Posted December 26, 2007
A friend who knows a lot about how and why the criminal justice system works in the United States put it into context for a group of folks a few weeks ago. Paul says we assume that prison conditions are bad, the issue is the number of people who will be subjected to them. Mass incarceration has been the most thoroughly implemented social experiment of the modern American era, made more effective because there is no centralized plan. And there’s no natural force to stop or contain it.
Hundreds of thousands of people much like you and me, like the people we stand next to in line at the market, or chat with in waiting rooms, are locked up today because they don’t fit in to post-industrial capitalism. And because they are in the part of the working class — they are black or brown — that needs social controlling, from capitalism’s point of view.
Paul identifies three specific legal dynamics at work — expansion of crime definitions, lengthening of sentences, and tightening of parole requirements. The result is Death by Incarceration for literally tens of thousands of young African American (and increasingly Latino) men. Alternative “reforms” like boot camps, which were sold as ways to keep youthful first offenders out of prison, instead confined kids whose violations would formerly have earned them parole.

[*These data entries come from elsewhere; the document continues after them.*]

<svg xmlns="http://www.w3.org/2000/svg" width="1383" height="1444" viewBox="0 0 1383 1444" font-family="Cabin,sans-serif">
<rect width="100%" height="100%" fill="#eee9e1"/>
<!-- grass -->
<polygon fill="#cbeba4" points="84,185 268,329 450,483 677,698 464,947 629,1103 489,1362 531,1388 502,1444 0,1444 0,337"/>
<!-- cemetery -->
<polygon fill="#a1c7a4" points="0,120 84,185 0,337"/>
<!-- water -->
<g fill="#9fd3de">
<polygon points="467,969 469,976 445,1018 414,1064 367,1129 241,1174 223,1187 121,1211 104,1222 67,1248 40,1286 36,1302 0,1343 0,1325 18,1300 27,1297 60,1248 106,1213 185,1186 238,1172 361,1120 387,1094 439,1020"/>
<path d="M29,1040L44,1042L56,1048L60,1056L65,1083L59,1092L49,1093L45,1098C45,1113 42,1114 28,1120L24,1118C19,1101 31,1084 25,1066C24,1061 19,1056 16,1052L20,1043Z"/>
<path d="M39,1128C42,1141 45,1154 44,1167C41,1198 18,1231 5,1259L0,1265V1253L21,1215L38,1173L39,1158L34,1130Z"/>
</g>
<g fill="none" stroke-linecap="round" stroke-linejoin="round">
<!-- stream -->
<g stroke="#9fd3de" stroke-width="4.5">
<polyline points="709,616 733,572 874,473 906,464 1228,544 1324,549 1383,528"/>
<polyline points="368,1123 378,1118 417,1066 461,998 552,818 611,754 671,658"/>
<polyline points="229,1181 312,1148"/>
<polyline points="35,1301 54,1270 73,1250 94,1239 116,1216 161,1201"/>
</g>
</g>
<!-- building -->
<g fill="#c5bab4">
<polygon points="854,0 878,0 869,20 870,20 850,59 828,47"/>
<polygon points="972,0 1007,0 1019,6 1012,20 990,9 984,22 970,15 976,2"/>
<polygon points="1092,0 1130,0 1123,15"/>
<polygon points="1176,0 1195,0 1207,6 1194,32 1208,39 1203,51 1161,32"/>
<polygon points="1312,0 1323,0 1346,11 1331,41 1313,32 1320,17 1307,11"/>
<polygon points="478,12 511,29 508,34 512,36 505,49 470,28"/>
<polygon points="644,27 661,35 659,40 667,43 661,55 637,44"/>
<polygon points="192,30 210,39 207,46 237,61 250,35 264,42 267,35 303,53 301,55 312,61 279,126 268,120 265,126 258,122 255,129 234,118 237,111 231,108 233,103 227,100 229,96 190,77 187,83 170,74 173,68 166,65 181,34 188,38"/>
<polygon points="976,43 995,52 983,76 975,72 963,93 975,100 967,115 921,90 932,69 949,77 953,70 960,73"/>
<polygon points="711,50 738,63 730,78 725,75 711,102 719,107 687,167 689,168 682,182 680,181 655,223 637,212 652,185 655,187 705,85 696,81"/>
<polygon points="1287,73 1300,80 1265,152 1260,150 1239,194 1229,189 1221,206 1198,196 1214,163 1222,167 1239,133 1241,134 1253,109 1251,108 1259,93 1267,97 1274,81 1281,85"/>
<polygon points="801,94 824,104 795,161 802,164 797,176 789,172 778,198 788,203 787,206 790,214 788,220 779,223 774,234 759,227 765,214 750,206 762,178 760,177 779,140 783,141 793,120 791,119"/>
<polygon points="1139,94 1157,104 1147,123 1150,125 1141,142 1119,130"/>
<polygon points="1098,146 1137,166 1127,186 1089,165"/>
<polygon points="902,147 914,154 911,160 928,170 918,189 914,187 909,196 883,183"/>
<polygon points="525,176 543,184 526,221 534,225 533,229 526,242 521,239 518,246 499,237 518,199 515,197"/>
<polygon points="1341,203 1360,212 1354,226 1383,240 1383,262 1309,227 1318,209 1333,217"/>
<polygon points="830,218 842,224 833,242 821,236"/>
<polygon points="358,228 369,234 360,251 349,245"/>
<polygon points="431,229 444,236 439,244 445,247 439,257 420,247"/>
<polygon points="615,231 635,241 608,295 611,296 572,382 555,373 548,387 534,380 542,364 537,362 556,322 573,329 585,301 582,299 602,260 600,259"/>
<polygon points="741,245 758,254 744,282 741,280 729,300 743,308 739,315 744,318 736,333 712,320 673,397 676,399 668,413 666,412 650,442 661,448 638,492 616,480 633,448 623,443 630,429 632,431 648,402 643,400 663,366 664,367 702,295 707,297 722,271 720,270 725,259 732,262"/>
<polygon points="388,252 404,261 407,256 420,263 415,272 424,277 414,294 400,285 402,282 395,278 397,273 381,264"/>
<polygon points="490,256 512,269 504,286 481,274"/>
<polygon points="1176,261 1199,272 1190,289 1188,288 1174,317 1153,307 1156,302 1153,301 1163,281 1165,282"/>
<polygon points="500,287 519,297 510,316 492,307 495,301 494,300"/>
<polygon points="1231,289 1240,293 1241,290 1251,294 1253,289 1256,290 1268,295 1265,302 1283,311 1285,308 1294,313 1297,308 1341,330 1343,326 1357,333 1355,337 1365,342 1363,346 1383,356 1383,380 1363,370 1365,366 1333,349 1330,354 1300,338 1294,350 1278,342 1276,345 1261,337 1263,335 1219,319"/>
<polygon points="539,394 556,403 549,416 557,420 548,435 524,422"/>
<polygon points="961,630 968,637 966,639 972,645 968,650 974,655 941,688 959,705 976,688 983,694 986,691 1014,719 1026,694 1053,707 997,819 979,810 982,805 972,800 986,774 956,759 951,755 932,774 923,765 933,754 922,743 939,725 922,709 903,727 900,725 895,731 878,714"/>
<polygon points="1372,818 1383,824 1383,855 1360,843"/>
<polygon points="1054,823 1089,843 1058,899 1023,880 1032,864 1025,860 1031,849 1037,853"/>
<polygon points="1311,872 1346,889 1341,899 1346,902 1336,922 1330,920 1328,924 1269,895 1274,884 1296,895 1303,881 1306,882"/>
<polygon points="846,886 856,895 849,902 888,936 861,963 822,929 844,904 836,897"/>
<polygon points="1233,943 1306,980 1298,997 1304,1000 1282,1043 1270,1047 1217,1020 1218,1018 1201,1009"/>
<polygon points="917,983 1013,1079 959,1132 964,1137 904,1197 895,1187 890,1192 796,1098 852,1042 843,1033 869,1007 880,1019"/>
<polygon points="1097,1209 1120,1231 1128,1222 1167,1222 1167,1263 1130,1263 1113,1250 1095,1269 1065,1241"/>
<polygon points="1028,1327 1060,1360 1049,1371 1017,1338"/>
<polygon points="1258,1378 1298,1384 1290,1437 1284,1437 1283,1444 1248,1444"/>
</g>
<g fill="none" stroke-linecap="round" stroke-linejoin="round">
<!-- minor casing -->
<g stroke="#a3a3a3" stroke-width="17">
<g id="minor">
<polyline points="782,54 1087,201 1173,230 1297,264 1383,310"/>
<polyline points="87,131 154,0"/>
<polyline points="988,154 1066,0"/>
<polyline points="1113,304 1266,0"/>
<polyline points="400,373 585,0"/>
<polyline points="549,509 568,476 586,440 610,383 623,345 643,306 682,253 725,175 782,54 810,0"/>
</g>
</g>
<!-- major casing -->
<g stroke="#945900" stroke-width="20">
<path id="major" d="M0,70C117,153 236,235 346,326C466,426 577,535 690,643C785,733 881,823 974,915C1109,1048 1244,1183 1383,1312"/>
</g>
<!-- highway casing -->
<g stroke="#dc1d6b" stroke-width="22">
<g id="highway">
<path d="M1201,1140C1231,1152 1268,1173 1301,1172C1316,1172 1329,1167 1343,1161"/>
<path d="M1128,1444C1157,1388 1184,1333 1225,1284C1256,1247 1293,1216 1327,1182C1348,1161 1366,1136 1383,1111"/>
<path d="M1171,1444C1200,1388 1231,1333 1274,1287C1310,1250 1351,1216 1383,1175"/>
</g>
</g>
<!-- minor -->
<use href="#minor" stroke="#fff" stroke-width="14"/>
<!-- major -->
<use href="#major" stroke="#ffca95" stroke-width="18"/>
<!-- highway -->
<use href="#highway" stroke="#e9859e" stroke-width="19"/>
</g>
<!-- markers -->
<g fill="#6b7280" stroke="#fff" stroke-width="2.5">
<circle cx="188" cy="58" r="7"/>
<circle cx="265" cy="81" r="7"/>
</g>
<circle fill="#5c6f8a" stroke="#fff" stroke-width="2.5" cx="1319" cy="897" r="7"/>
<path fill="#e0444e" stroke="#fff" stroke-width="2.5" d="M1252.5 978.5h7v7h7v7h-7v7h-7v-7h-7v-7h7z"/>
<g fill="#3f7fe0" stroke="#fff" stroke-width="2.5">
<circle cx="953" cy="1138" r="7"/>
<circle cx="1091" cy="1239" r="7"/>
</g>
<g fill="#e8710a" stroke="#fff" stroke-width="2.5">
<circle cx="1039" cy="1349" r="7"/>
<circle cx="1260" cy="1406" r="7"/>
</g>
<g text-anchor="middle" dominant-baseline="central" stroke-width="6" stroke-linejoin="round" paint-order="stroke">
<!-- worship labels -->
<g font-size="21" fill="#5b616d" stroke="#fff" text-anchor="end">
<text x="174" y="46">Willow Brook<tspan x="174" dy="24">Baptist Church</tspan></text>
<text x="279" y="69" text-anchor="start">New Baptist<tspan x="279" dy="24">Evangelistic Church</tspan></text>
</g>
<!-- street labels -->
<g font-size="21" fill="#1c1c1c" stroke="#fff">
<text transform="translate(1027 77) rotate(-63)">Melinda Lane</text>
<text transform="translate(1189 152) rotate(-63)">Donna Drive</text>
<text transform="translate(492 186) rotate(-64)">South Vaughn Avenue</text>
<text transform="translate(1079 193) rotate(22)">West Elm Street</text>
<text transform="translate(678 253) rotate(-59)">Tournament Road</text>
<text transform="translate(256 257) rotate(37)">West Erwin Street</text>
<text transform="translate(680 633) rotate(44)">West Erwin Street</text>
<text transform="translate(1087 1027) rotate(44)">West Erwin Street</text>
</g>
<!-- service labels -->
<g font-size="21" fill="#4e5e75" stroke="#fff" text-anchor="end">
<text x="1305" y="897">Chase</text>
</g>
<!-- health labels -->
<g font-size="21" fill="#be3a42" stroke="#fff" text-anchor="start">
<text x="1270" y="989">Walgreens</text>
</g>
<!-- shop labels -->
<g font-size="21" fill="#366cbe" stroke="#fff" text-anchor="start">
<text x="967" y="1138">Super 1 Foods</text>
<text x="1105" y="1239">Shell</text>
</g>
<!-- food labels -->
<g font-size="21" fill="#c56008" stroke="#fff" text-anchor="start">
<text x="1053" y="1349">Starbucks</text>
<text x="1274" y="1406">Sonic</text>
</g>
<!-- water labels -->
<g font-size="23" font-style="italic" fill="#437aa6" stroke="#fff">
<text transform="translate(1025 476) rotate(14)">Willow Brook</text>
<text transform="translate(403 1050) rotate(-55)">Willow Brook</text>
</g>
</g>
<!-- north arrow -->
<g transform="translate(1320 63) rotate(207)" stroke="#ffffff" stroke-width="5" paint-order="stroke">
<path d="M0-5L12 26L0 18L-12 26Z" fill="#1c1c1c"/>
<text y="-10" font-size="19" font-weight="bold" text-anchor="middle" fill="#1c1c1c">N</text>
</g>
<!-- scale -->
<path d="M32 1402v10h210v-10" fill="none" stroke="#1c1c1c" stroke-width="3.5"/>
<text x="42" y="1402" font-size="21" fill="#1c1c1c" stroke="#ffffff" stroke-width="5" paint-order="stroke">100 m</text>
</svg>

This massive expansion of incarceration can only be addressed through sentence reform, in Paul’s view, and he knows that any such attempt is dead on arrival, even though he believes there is a basis for a bipartisan criminal justice policy. He thinks the third of us who are opposed to the death penalty, the two-thirds who are opposed to criminalization of marijuana, and the majority who recognize that racial disparities are apparent, egregious, and abhorrent add up to a bipartisan perspective that is nowhere reflected in public policy.
As hard-bitten as his own prison experiences have made Paul, I think his analysis misses how fundamentally powerful mass incarceration has been in shaping political dynamics in this country. Think of the hundreds of thousands of African American men (and women) removed from community life. From family life. From civic life.
The divide between your own vision of how society should be and the decisions that produce war and mortgage defaults and crippling credit policies is most likely a gaping chasm — think how much more power our voices would have if so many of them were not locked up.